The Chevrolet Camaro and Ford Mustang are bitter rivals but they have plenty in common. A quick check list reveals both are rear-wheel drive, both are available in coupe and convertible body styles and both offer four- and eight-cylinder engines. Both also received an unfortunate facelift.
The Mustang was the first out of the gate as the company unveiled the facelifted model back in January of 2017. While the exterior styling changes weren’t too drastic, Ford’s design team managed to mess up one of the best looking Mustangs in decades.
While styling is always subjective, this facelift is worthy of a malpractice suit as it gave the sleek and sporty looking model a face that’s difficult to describe over a year later.
Putting the nit-picking aside, the Mustang received a revised grille, a new front splitter and a modified bumper with odd-looking air intakes. Designers also installed restyled lighting units, updated front fenders and a new hood.
Thankfully the rear of the car was spared a similar treatment as designers mainly focused on creating new taillights and a redesigned exhaust system on the Mustang GT.
Meanwhile, designers at Chevrolet took years to decide it was time to give the Camaro a bolder design that didn’t feel like a facelift of a facelift. Unfortunately, their answer was to smash the Camaro’s face in.
Unveiled earlier this week to a mostly negative response, the 2019 Camaro has a “performance-driven design” that the automaker calls “distinctive.” Chevrolet says the changes – which primarily revolved around changing the grille, front fascia and hood – were made to optimize air flow to either reduce drag or improve cooling.
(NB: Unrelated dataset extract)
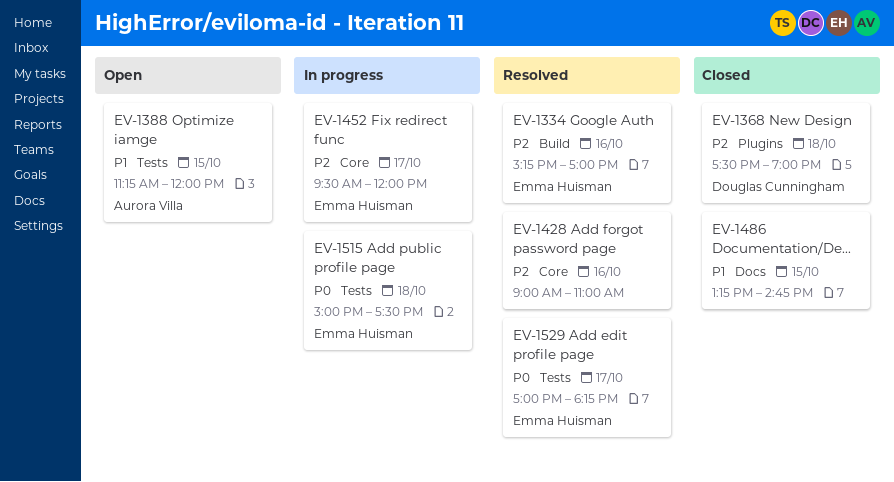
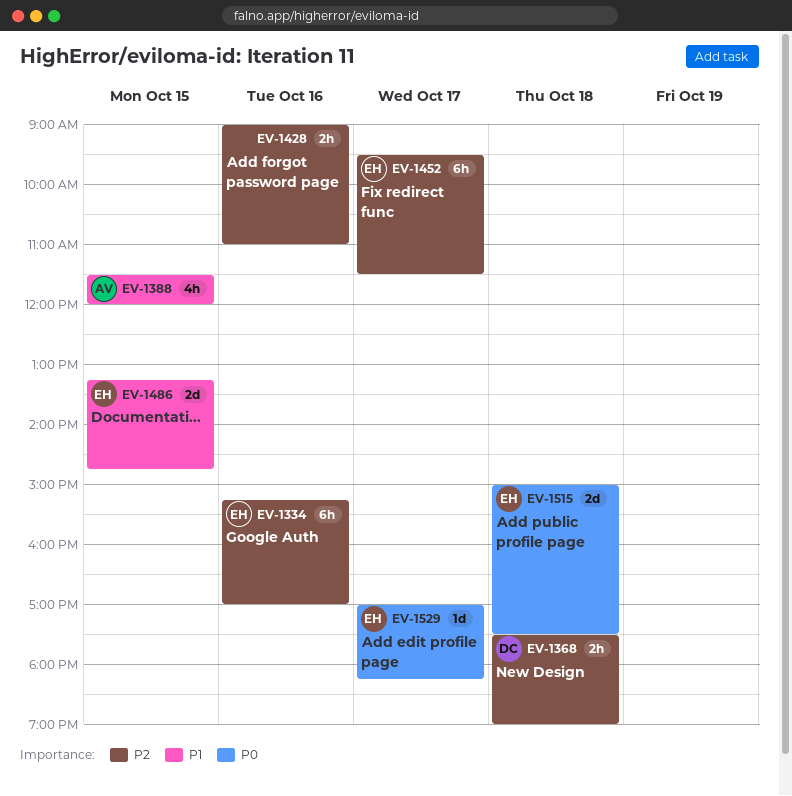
EV-1388, begins: 11:15 -> 11:30
EV-1452, ends: 12:00 -> 11:30
EV-1486, owner: none -> Emma Huisman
The changes aren’t universally bad as designers gave the various trim levels unique styling details. However, the sportiest of the bunch, the Camaro SS, looks like it had its nose cut off. The resulting design is a nearly vertical mass of shapes which is barely broken up by “aero-enhancing air curtains” and a slim black bar with a “flowtie.”
Designers also made a series of other changes but the modifications out back are fairly limited. They include a new fascia, eye-catching taillights and specific diffusers on RS and SS variants when equipped with the dual mode exhaust system.
Both companies can point to a number of reasons to why they designed the cars the way they did but it’s important to note nobody buys a muscle car because they’re practical, responsible or produce slightly less lift than before. People buy them because they’re fun to drive and look good – occasionally.